WHAT THE TASK ASKS
With the pictures left out, restate exactly the part below that opens with the line containing "Rat Izrael i SAD protiv Irana 2026" and closes with the line containing "Waga : 6 kg".

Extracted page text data
──────

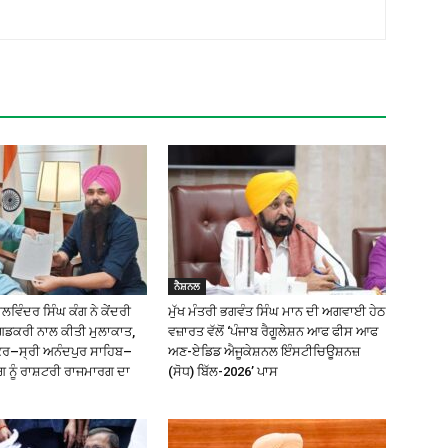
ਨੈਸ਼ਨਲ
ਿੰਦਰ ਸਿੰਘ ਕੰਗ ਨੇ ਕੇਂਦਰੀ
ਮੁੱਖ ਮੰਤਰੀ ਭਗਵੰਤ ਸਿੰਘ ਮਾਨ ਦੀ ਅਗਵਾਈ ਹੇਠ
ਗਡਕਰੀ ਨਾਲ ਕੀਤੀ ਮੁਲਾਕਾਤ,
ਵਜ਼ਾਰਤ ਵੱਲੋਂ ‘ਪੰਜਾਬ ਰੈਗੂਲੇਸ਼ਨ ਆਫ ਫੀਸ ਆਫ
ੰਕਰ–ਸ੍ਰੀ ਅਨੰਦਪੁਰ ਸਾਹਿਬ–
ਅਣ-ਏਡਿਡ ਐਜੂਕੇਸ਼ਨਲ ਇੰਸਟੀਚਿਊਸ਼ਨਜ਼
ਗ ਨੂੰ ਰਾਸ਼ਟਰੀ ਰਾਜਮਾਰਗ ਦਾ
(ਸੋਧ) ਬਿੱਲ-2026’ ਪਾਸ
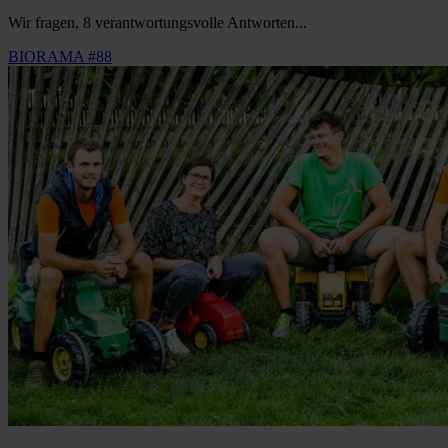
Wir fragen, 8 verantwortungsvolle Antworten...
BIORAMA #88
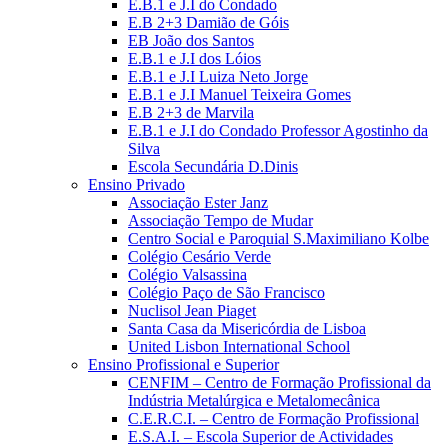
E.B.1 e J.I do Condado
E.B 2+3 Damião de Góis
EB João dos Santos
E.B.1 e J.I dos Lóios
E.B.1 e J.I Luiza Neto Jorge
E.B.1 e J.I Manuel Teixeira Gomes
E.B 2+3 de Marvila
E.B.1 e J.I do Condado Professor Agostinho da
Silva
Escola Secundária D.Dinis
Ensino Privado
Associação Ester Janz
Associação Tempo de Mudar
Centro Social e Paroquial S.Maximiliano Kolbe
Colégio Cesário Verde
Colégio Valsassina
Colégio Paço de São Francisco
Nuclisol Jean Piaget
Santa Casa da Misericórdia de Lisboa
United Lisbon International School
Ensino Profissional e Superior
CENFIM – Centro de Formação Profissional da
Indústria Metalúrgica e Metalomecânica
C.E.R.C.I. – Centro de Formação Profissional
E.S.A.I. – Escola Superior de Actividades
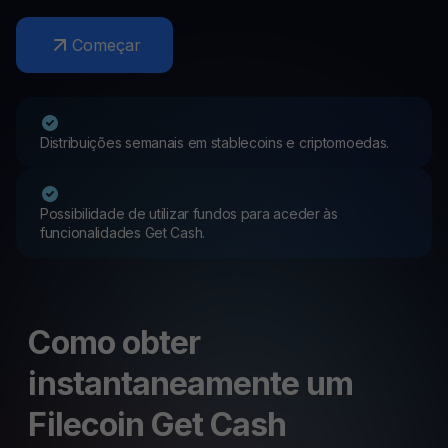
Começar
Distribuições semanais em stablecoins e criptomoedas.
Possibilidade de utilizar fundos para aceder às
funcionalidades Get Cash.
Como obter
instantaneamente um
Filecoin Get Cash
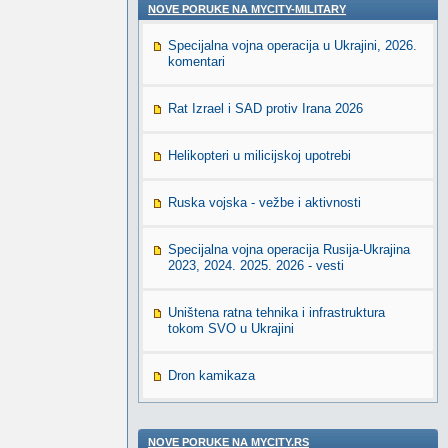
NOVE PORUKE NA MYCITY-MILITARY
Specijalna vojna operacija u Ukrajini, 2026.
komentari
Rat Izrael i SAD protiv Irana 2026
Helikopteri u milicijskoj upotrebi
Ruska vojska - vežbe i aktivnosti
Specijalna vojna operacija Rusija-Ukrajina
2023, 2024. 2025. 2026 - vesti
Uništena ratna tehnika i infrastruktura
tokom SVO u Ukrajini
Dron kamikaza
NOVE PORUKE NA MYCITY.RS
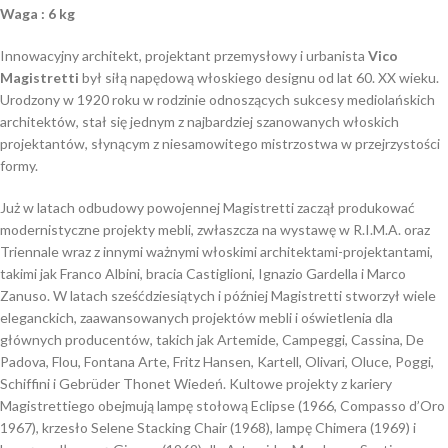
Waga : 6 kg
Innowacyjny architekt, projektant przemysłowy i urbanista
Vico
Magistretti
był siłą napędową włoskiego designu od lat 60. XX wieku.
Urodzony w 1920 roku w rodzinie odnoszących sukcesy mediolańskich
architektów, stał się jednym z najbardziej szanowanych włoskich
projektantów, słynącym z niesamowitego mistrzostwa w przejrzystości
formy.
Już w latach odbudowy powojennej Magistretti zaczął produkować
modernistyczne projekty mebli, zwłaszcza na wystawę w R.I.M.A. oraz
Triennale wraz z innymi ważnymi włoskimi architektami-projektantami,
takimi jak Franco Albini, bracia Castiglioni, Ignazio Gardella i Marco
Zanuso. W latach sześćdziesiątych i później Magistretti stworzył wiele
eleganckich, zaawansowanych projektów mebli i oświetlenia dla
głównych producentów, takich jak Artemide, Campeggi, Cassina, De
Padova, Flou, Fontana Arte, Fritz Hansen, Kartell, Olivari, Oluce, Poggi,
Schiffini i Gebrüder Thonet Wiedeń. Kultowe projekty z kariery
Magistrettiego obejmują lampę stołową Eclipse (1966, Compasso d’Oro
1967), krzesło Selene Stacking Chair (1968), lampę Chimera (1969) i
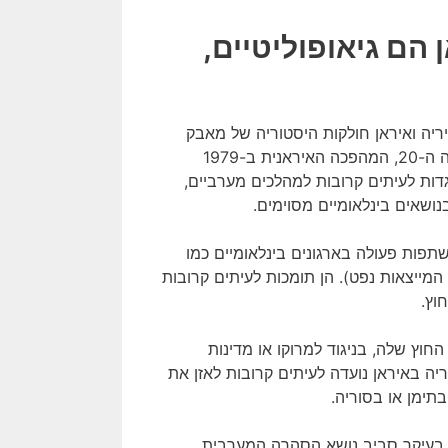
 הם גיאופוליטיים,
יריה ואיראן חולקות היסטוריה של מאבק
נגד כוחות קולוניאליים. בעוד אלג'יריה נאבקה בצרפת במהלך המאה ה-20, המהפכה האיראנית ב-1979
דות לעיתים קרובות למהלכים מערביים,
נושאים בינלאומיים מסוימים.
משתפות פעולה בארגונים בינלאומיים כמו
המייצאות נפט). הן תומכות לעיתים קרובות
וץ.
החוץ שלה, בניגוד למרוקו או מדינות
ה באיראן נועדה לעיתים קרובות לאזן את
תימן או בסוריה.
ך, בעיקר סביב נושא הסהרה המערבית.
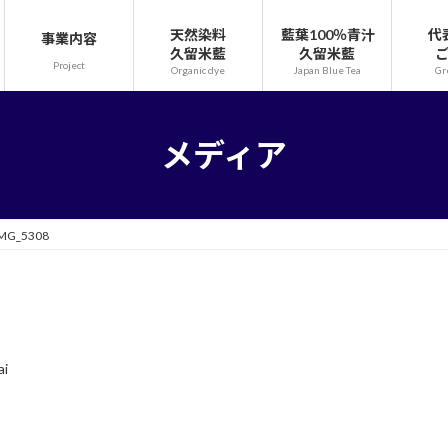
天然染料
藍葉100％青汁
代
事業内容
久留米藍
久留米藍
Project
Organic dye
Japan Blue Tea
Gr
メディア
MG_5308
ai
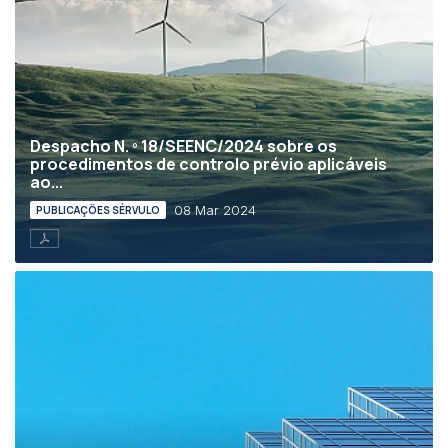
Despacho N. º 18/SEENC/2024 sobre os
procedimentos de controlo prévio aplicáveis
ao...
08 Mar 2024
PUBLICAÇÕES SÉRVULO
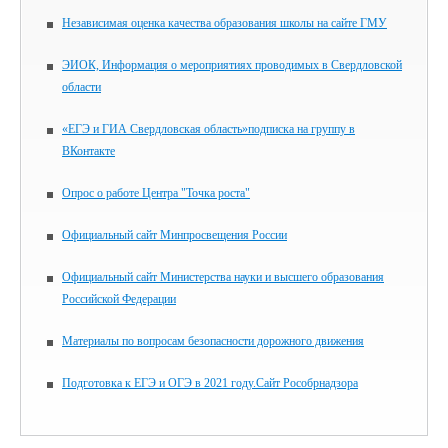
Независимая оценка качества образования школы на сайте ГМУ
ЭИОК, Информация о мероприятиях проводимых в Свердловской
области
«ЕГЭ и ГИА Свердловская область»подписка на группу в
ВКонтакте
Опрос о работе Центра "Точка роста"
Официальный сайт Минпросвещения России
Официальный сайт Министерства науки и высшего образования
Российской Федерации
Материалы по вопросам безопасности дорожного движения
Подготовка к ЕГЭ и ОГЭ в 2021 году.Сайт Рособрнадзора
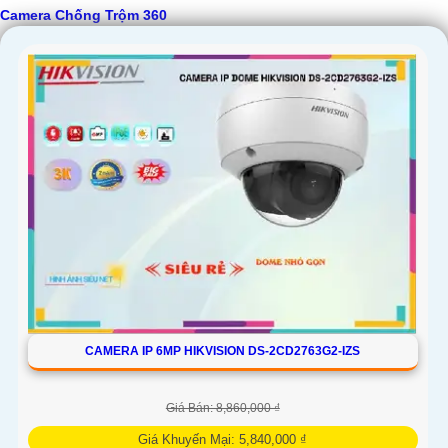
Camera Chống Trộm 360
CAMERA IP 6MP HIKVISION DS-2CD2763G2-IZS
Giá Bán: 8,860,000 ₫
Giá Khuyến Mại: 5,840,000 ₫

──────

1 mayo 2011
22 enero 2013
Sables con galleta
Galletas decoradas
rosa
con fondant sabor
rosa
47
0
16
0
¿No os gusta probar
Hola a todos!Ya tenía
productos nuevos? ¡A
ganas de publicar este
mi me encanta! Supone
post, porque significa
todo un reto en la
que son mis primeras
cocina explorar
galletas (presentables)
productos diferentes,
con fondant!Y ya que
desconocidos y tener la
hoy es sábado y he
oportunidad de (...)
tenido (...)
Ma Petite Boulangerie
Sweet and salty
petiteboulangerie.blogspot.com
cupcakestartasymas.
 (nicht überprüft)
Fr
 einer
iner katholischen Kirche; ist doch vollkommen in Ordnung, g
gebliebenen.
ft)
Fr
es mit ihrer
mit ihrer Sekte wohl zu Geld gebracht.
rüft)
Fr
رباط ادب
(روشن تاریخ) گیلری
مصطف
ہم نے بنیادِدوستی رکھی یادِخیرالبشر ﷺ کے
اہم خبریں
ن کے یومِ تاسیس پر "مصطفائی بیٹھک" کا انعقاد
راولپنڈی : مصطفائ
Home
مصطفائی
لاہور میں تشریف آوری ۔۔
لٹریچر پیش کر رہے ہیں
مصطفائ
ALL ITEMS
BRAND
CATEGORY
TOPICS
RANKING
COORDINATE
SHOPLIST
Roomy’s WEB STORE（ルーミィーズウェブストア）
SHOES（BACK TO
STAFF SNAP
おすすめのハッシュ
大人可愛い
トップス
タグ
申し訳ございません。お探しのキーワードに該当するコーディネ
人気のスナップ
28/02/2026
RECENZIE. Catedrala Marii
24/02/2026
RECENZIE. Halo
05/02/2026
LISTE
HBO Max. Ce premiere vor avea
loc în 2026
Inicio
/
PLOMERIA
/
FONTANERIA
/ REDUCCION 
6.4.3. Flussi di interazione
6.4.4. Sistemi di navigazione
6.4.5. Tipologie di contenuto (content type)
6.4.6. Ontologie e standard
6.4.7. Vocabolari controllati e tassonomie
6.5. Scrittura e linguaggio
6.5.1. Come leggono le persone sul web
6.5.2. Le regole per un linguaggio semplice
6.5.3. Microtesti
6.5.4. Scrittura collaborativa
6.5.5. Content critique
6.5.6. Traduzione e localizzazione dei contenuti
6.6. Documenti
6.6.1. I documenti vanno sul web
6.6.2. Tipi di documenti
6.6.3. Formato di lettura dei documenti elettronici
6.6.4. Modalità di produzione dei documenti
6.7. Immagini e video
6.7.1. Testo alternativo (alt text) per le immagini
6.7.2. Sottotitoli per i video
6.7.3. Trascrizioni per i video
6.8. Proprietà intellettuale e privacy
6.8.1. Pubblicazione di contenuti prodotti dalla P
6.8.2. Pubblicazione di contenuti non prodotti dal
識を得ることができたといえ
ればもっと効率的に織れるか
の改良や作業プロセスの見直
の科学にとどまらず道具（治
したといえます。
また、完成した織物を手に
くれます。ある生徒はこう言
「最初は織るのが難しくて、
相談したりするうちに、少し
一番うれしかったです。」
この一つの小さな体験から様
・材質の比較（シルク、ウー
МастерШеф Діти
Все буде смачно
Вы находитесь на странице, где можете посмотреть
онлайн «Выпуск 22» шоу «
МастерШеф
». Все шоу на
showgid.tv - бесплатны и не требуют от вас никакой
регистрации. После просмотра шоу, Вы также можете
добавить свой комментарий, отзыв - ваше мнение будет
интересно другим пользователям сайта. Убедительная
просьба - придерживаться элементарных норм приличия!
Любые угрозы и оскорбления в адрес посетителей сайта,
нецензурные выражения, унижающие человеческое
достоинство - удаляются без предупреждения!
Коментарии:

──────

EXERCISE OUTPUT
Rat Izrael i SAD protiv Irana 2026
Helikopteri u milicijskoj upotrebi
Ruska vojska - vežbe i aktivnosti
Specijalna vojna operacija Rusija-Ukrajina
2023, 2024. 2025. 2026 - vesti
Uništena ratna tehnika i infrastruktura
tokom SVO u Ukrajini
Dron kamikaza
NOVE PORUKE NA MYCITY.RS
Waga : 6 kg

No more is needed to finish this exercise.